* START SUPPLIED DATA *
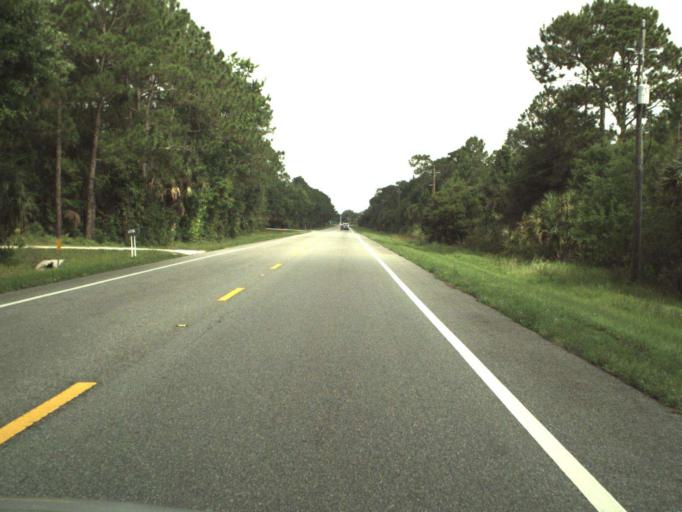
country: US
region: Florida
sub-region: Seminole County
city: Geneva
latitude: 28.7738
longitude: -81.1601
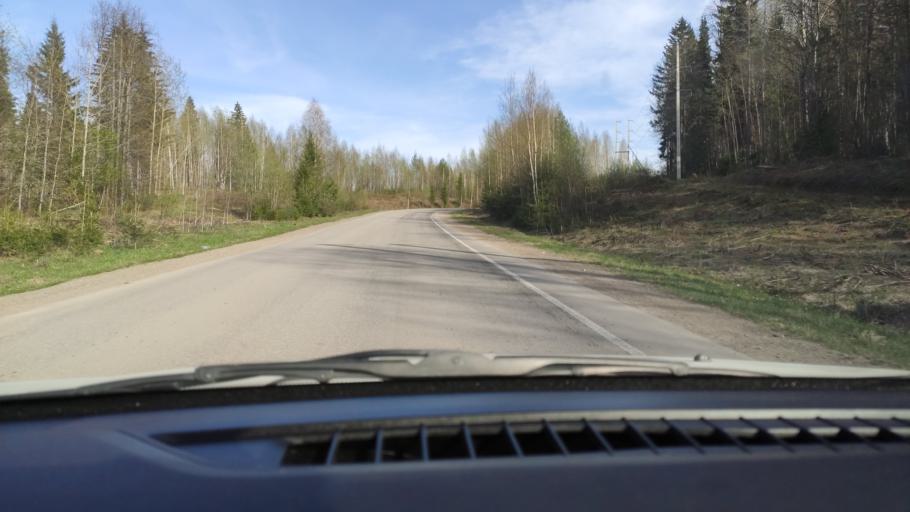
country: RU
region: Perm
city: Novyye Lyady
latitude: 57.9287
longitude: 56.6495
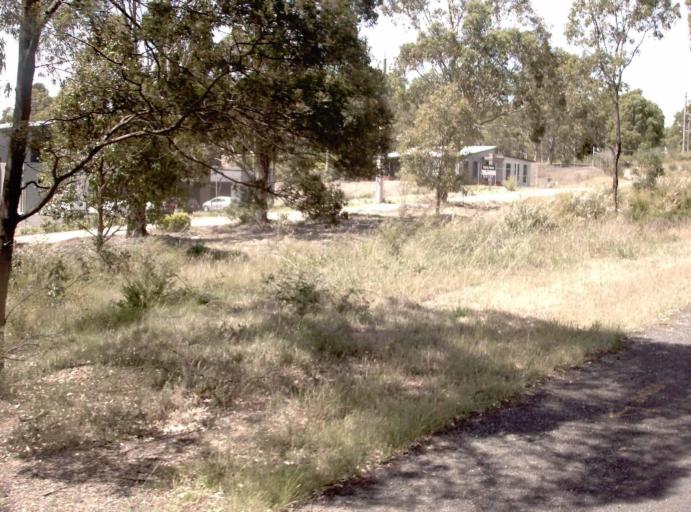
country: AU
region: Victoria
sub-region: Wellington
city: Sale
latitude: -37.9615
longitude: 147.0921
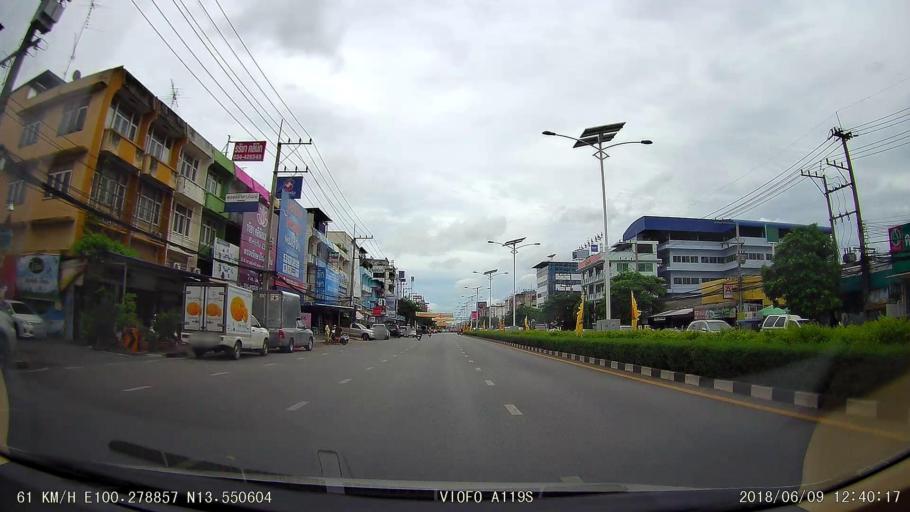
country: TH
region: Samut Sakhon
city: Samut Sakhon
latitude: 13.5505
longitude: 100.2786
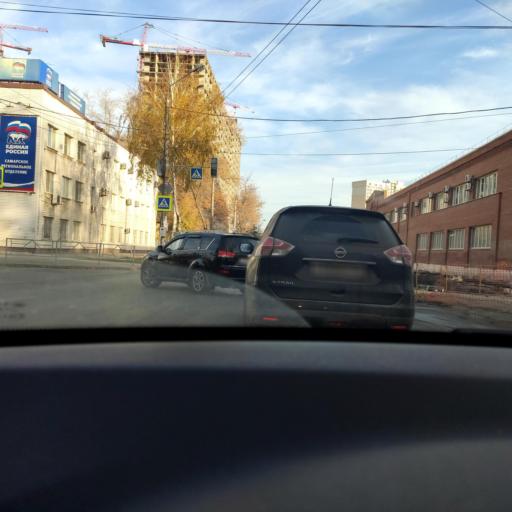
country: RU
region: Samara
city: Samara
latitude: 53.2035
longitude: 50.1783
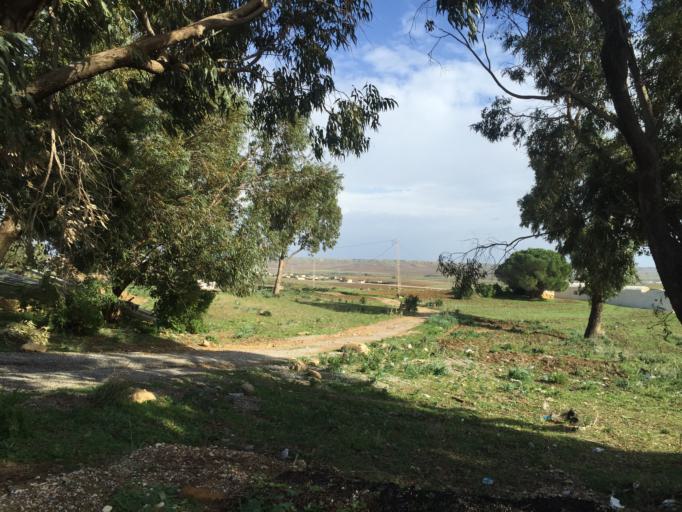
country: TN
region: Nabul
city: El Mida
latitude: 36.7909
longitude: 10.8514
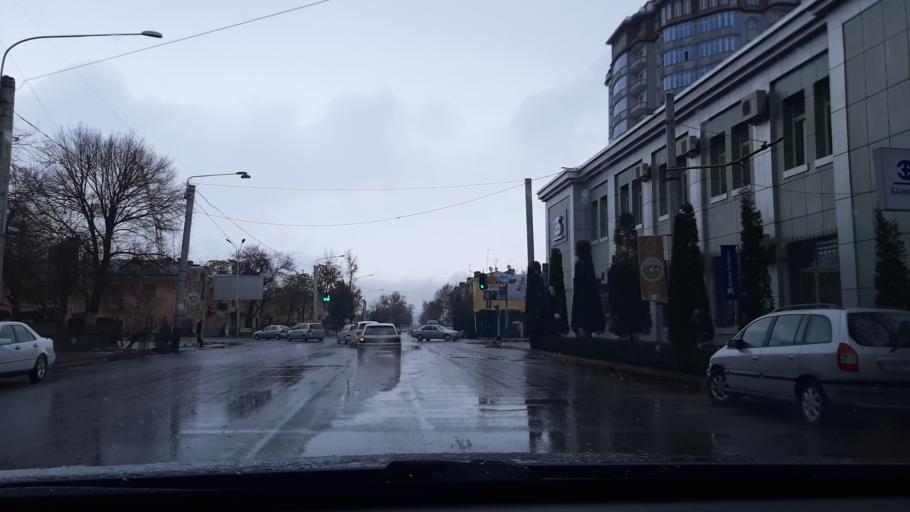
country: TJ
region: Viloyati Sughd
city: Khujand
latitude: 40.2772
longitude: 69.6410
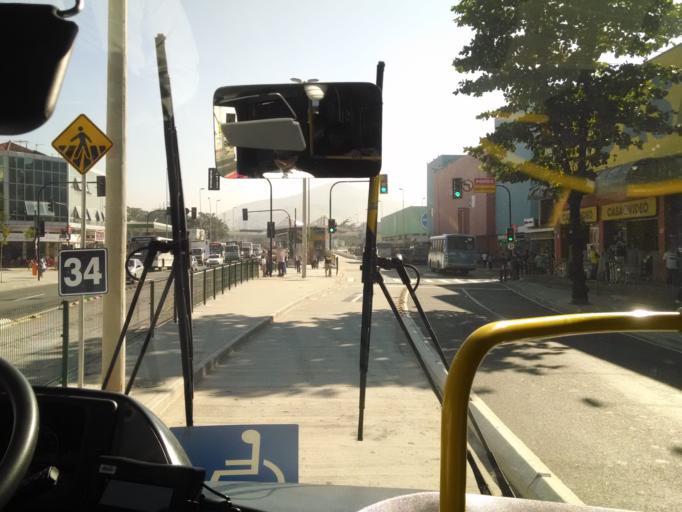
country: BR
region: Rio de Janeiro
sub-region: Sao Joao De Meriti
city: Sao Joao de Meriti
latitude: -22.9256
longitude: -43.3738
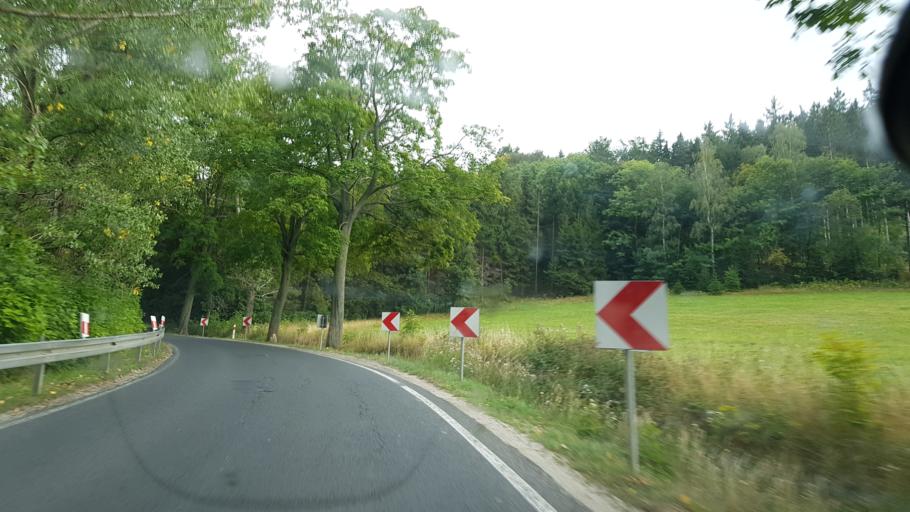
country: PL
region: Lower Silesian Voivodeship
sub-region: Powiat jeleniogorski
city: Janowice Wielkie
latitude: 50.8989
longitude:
* END SUPPLIED DATA *
§ **WHAT THIS TASK INVOLVES**
Change every "city" in these lines to "town", leave everything else the same, and omit the pictures from your answer.

§ **REPLY**
country: US
region: Florida
sub-region: Seminole County
town: Geneva
latitude: 28.7738
longitude: -81.1601
country: RU
region: Perm
town: Novyye Lyady
latitude: 57.9287
longitude: 56.6495
country: AU
region: Victoria
sub-region: Wellington
town: Sale
latitude: -37.9615
longitude: 147.0921
country: TH
region: Samut Sakhon
town: Samut Sakhon
latitude: 13.5505
longitude: 100.2786
country: RU
region: Samara
town: Samara
latitude: 53.2035
longitude: 50.1783
country: TN
region: Nabul
town: El Mida
latitude: 36.7909
longitude: 10.8514
country: TJ
region: Viloyati Sughd
town: Khujand
latitude: 40.2772
longitude: 69.6410
country: BR
region: Rio de Janeiro
sub-region: Sao Joao De Meriti
town: Sao Joao de Meriti
latitude: -22.9256
longitude: -43.3738
country: PL
region: Lower Silesian Voivodeship
sub-region: Powiat jeleniogorski
town: Janowice Wielkie
latitude: 50.8989
longitude:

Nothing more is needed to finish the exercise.